Segment Start: MATERIAL PROVIDED

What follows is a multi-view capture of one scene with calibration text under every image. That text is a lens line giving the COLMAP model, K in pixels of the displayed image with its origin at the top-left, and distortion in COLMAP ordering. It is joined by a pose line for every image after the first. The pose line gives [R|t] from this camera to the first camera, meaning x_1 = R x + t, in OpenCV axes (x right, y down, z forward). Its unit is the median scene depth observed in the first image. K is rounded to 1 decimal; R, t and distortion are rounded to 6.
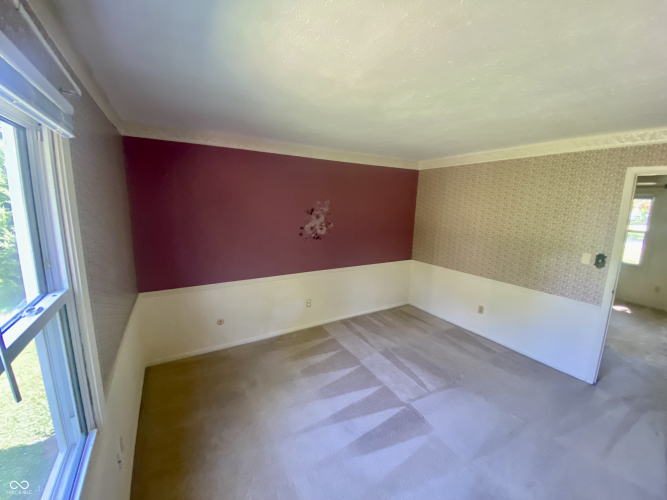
lens RADIAL K [[267.0, 0, 338.2], [0, 267.0, 247.9], [0, 0, 1]] dist [0.038504, -0.025406]
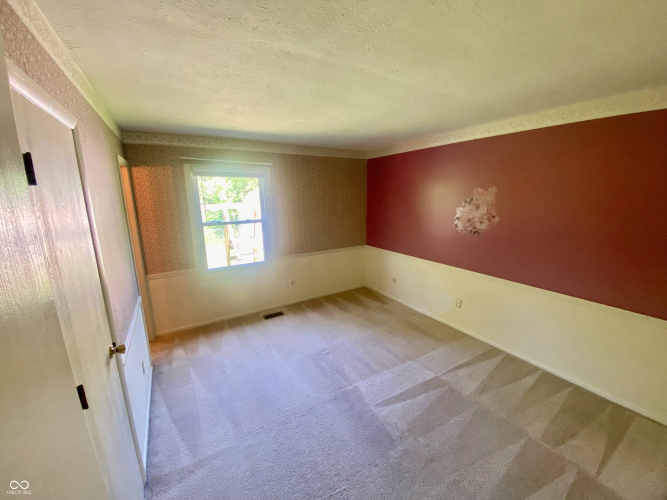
lens RADIAL K [[267.0, 0, 338.2], [0, 267.0, 247.9], [0, 0, 1]] dist [0.038504, -0.025406]
pose [[0.024377, 0.173632, -0.984509, 0.772916], [-0.166056, 0.971824, 0.167283, -0.060916], [0.985815, 0.159405, 0.052523, 0.536015]]
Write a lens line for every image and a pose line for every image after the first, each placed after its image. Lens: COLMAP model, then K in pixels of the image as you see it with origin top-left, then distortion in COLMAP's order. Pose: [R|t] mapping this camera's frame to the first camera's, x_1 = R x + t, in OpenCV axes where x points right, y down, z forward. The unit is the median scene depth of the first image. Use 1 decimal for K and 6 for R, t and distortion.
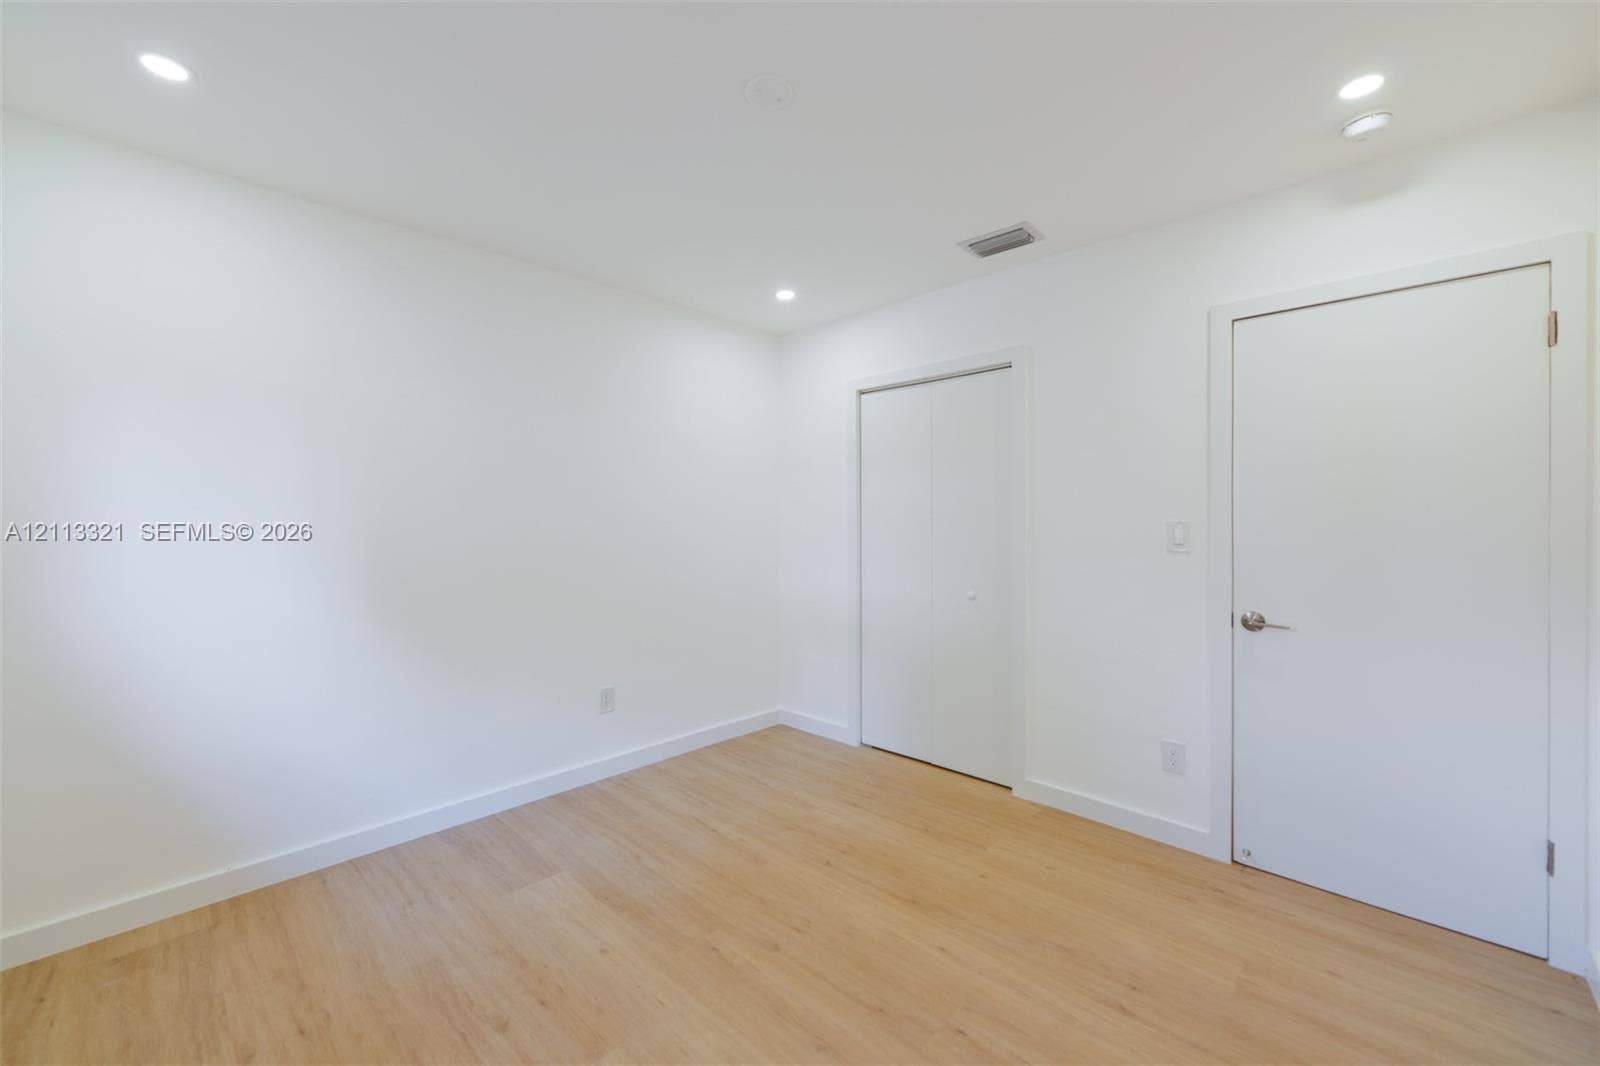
lens RADIAL K [[611.9, 0, 792.3], [0, 611.9, 527.4], [0, 0, 1]] dist [0.000144, 0.000145]
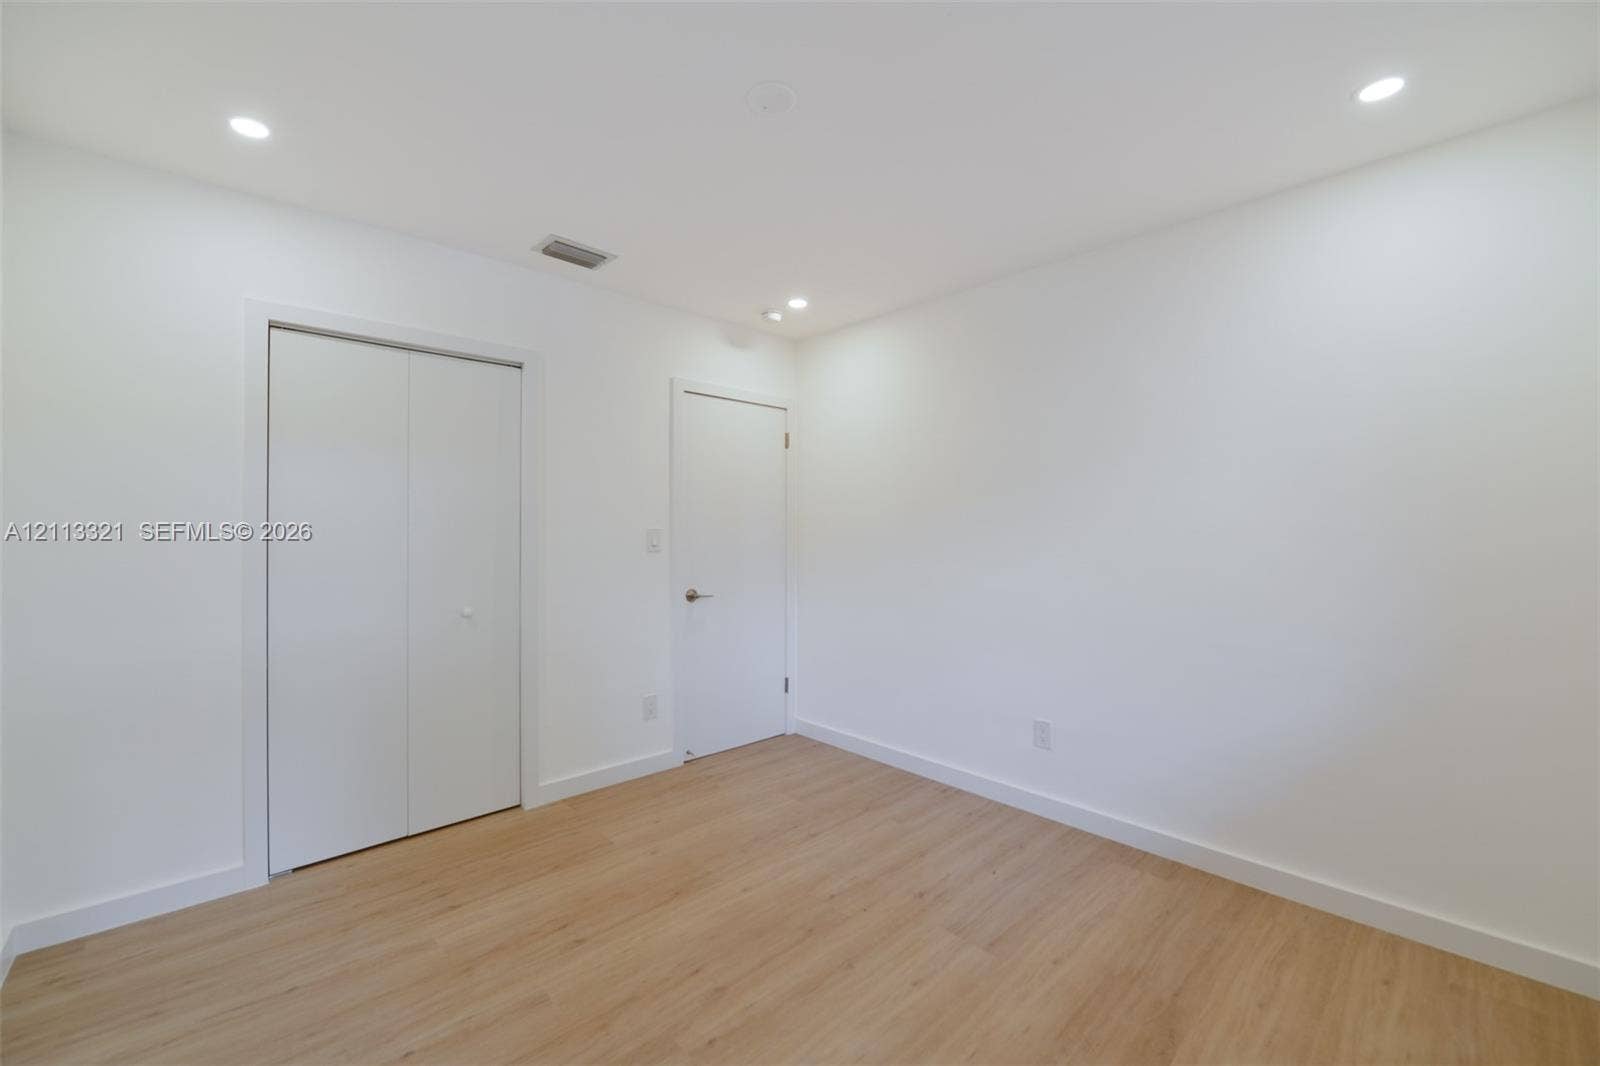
lens RADIAL K [[611.9, 0, 792.3], [0, 611.9, 527.4], [0, 0, 1]] dist [0.000144, 0.000145]
pose [[0.093120, 0.005108, 0.995642, -0.679250], [0.004919, 0.999972, -0.005591, -0.003547], [-0.995643, 0.005418, 0.093093, 0.580017]]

Segment End: MATERIAL PROVIDED

● WHAT TO PRODUCE
Copy out everything from the beginning of the items down to the line containing "0.159405, 0.052523, 0.536015]]", keeping both ends and omitting the pictures.

● TASK RESULT
What follows is a multi-view capture of one scene with calibration text under every image. That text is a lens line giving the COLMAP model, K in pixels of the displayed image with its origin at the top-left, and distortion in COLMAP ordering. It is joined by a pose line for every image after the first. The pose line gives [R|t] from this camera to the first camera, meaning x_1 = R x + t, in OpenCV axes (x right, y down, z forward). Its unit is the median scene depth observed in the first image. K is rounded to 1 decimal; R, t and distortion are rounded to 6.
lens RADIAL K [[267.0, 0, 338.2], [0, 267.0, 247.9], [0, 0, 1]] dist [0.038504, -0.025406]
lens RADIAL K [[267.0, 0, 338.2], [0, 267.0, 247.9], [0, 0, 1]] dist [0.038504, -0.025406]
pose [[0.024377, 0.173632, -0.984509, 0.772916], [-0.166056, 0.971824, 0.167283, -0.060916], [0.985815, 0.159405, 0.052523, 0.536015]]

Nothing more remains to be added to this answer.